Lookit: a new online platform for developmental research
Description
Many practical considerations affect the kinds of scientific questions typically pursued by developmental labs. For instance, large sample sizes, work with special populations, and longitudinal designs are often avoided because of the resources involved in recruitment and testing. These practical constraints limit our ability to establish small or graded effects and to learn about specific disorders, individual differences, and the effects of interventions. I will present a new online interface, “Lookit,” for infant and child testing that aims to mitigate these constraints by enabling large-scale participation in developmental studies, analogous to the kind of participation enabled by Amazon Mechanical Turk in adult cognitive science. While families complete a short, browser-based developmental study, webcam video of the child’s responses is streamed back to our lab for later analysis.

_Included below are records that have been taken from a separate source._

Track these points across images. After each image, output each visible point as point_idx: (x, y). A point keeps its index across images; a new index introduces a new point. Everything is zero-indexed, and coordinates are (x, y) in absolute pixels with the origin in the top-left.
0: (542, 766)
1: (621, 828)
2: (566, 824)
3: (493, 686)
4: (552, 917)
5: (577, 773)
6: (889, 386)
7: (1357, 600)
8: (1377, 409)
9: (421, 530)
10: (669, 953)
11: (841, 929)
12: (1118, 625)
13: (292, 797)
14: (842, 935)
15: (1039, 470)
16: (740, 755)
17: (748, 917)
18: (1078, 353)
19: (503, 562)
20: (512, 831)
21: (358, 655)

This platform allows us to collect data from a more diverse group of participants than developmental labs do by default, and to collect reliable looking-time and preferential-looking data from infants and children. I will present the results of three exploratory replications to demonstrate the strengths and limitations of this system in collecting verbal, preferential looking, and looking time measures. Finally, as a concrete example of a new type of question we can address by online work, I will discuss plans to collect many samples from individual infants and children on Lookit in order to get a more detailed view of what constitutes ‘partial knowledge’ of physical support.